▶ **Extrait du document**:
En 2015, deux professeurs de la West Chester University de Pennsylvanie ont ressuscité le kottabos dans un grand moment d’archéologie expérimentale. Dotés de kylix et de vases-cibles imprimés en 3D, ils ont démontré (comme beaucoup d’autres) que l’exercice était particulièrement salissant. Une bonne partie des projections de liquide finit par terre alors que les joueurs sont sobres. Avec quelques coupes dans le nez, il ne fait aucun doute que les convives des symposiums inondaient le dancefloor de vinasse. Imaginez l’odeur : dans son traité De l’ivresse, le philosophe Théophraste affirme que les Grecs dédiaient « la plus grande partie » de leur breuvage au cottabe. De toute façon, les esclaves nettoieraient au petit matin.
Si l’expérience montre que le vin des banquets goûtait souvent le sol, les textes et les poteries décorées indiquent qu’il savait aussi trouver les vêtements des fêtards. C’est d’abord une affaire technique : comme les participants étaient installés en cercle autour de leur cible, un jet vigoureux ou tordu avait tôt fait d’atteindre une tunique voisine. C’est aussi une affaire galante. Les hommes auxquels les symposiums étaient réservés invitaient parfois des hétaïres, des courtisanes « chargées [d’entraîner] les symposiastes vers les divertissements érotiques ». Pour ce faire, affirme Ross Scaife, elles pouvaient projeter leur vin sur un convive pendant une partie de cottabe. L’aristocrate ainsi tâché était désigné comme compagnon pour la soirée.

▶ **Consigne 1**: D'après l'extrait, quel auteur grec déclare que les Grecs consacraient au cottabe « la plus grande partie » de leur boisson, et dans quel traité ?
▶ **Consigne 2**: Relevez dans l'extrait toutes les personnes désignées par leur nom ainsi que tous les lieux et établissements nommés.

▶ **Entrées extraites**:
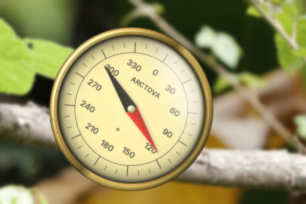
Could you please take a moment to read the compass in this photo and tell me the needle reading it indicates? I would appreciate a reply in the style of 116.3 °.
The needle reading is 115 °
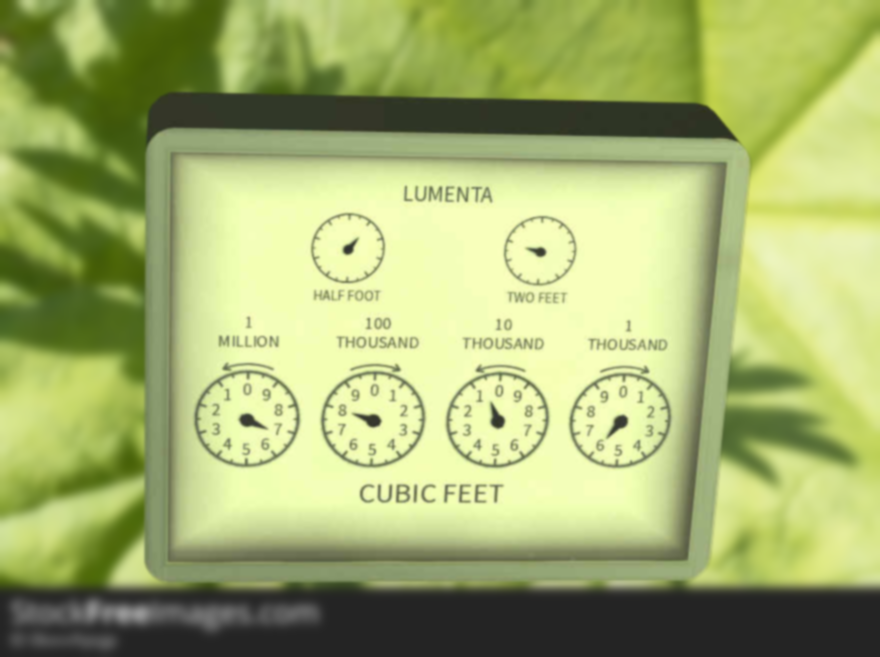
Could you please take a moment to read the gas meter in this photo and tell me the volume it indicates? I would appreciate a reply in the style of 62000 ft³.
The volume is 680600 ft³
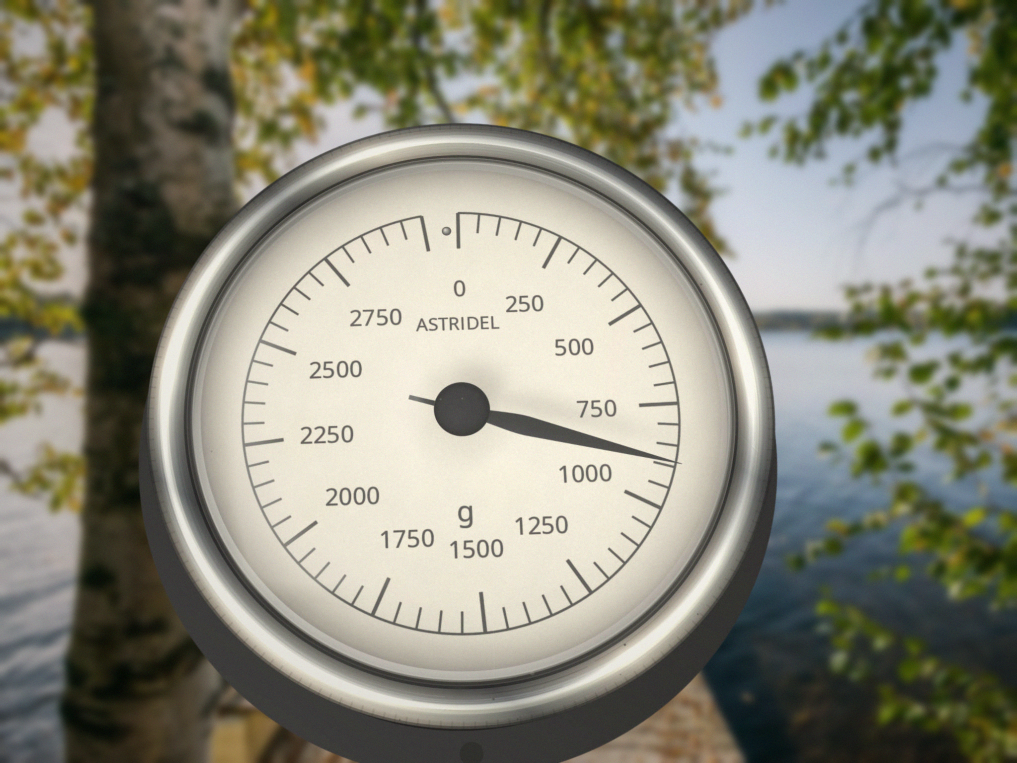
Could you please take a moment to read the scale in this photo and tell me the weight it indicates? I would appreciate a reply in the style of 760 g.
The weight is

▶ **Zone de réponse 1**: Le philosophe Théophraste, dans son traité De l'ivresse.

▶ **Zone de réponse 2**: West Chester University, Pennsylvanie, Théophraste, Ross Scaife